- **Task brief**
Extend the article on the Nord 360 to 399 Engerth freight locomotives, starting after its final sentence.

- **Given text**
- Power type: Steam
- Build date: 1856–1857
- Total produced: 40
- Configuration:: ​
- • Whyte: 0-8-4T
- • UIC: D2 n2t
- Gauge: 1,435 mm (4 ft 8+1⁄2 in)
- Driver dia.: 1.26 m (4 ft 1+5⁄8 in)
- Wheelbase: 8.70 m (28 ft 6+1⁄2 in)
- Length: 11.35 m (37 ft 3 in)
- Adhesive weight: 43–39 t (94,800–86,000 lb)
- Loco weight: 67–62 t (148,000–137,000 lb)
- Fuel type: Coal
- Firebox:: ​
- • Type: Crampton
- • Grate area: 1.97 m^{2} (21.2 sq ft)
- Boiler pressure: 7.5 kg/cm^{2} (0.735 MPa; 107 psi)
- Heating surface: 165–195 m^{2} (1,780–2,100 sq ft)
- Cylinders: Two, outside
- Cylinder size: 500 mm × 660 mm (19+11⁄16 in × 26 in)
- Valve gear: Gooch
- Operators: Chemins de Fer du Nord
- Numbers: Nord (Pre-1872): 360 – 399; Nord (1872): 4.361 – 4.400;

= Nord 360 to 399 =

0-8-4T Engerth locomotives for freight traffic

Nord 360 to 399, renumbered to Nord 4.361 to 4.400 in 1872, were 0-8-4T Engerth locomotives for freight traffic of the Chemins de Fer du Nord.
The machines were built in 1856–1857 and retired from service in 1907–1910.

==Construction history==
The machines were built by Schneider and Grafenstaden in 1856–1857.

- **Given data**
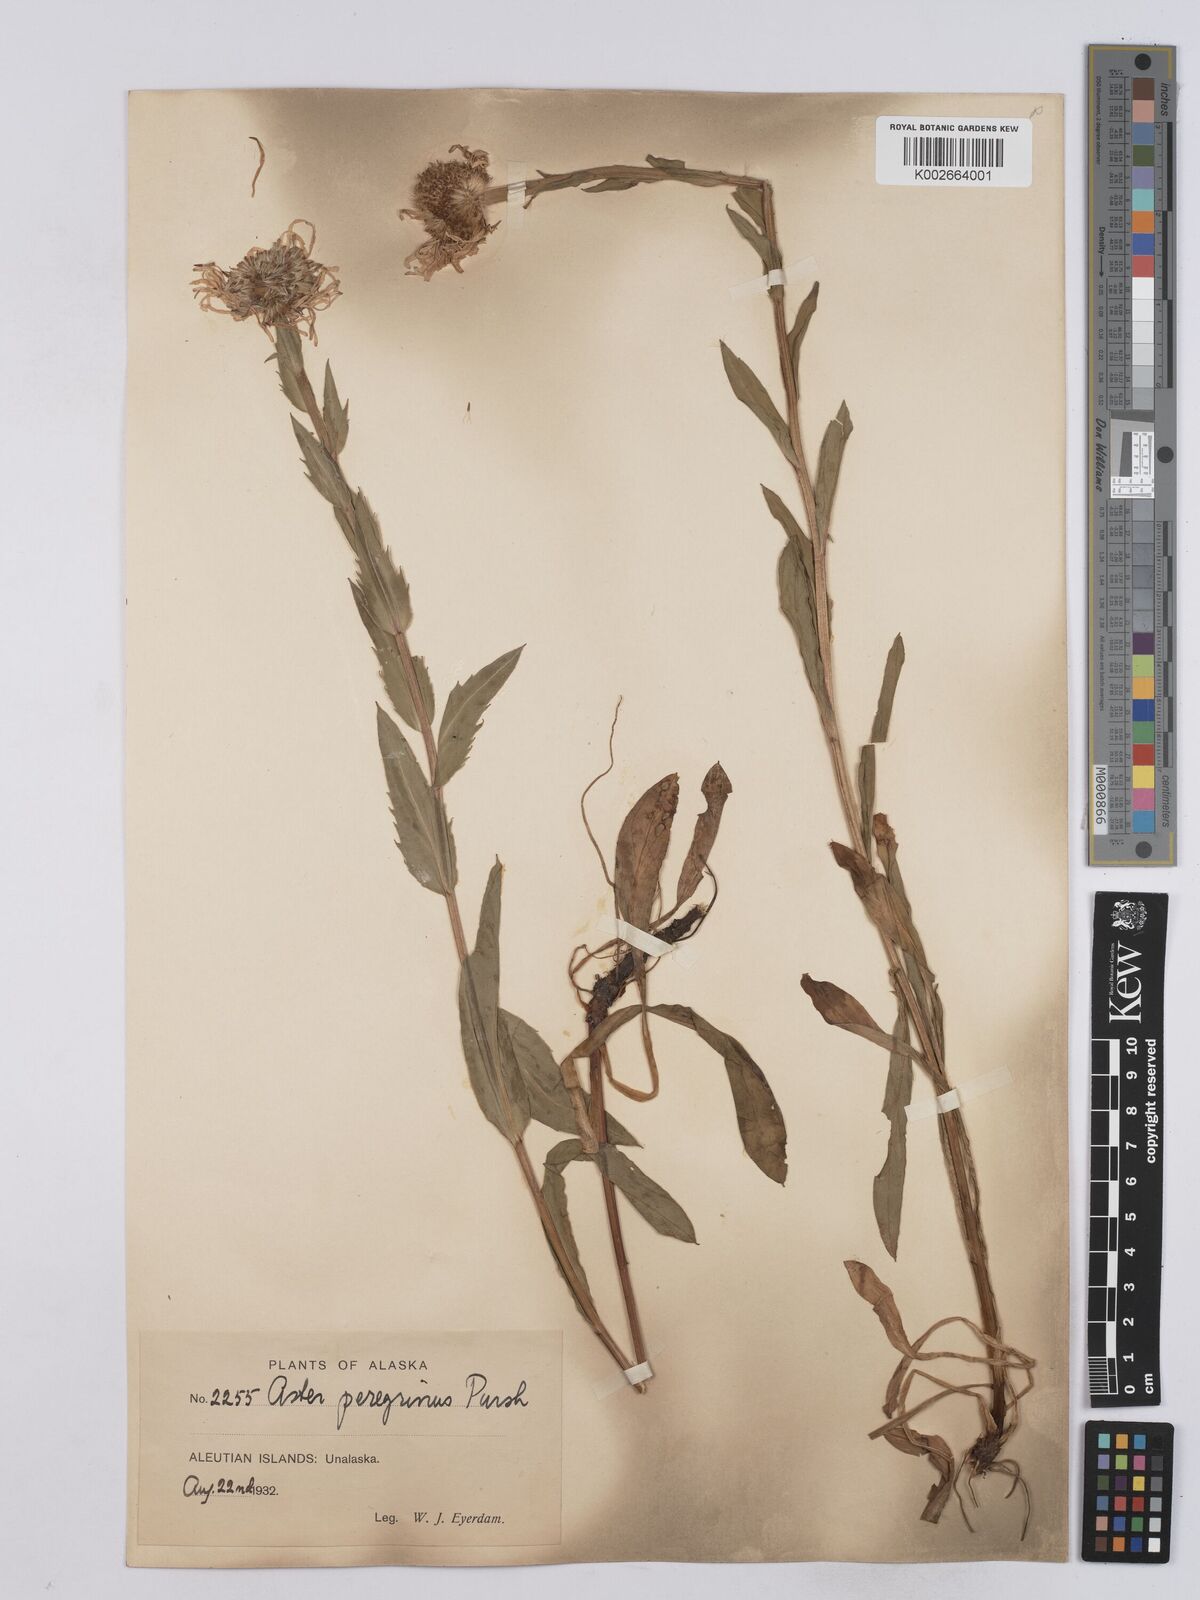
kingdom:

- **Task result**
The 0-8-4T locomotives were of a modified Engerth design, with the articulated two-axle tender being supported by the fourth driving axle.
The firebox was as of the Crampton type. The boiler consisted of three boiler shells with a Crampton regulator located at the extreme front.
The cylinders were on the outside of the locomotive frame and the locomotives had a Gooch valve gear.

Table of orders and numbers
| Year | Quantity | Pre-1872 No. | Post-1872 No. | Manufacturer | Serial number |
|---|---|---|---|---|---|
| 1855 | 10 | 370–399 | 4.400, 4.371–4.379 | Schneider et Cie | 212–221 |
| 1855 | 20 | 370–399 | 4.380–4.399 | Schneider et Cie | 247–266 |
| 1857 | 10 | 360–369 | 4.370, 4.361–4.369 | Graffenstaden | 1 – 10 |

The machines were used for heavy coal trains and freight service.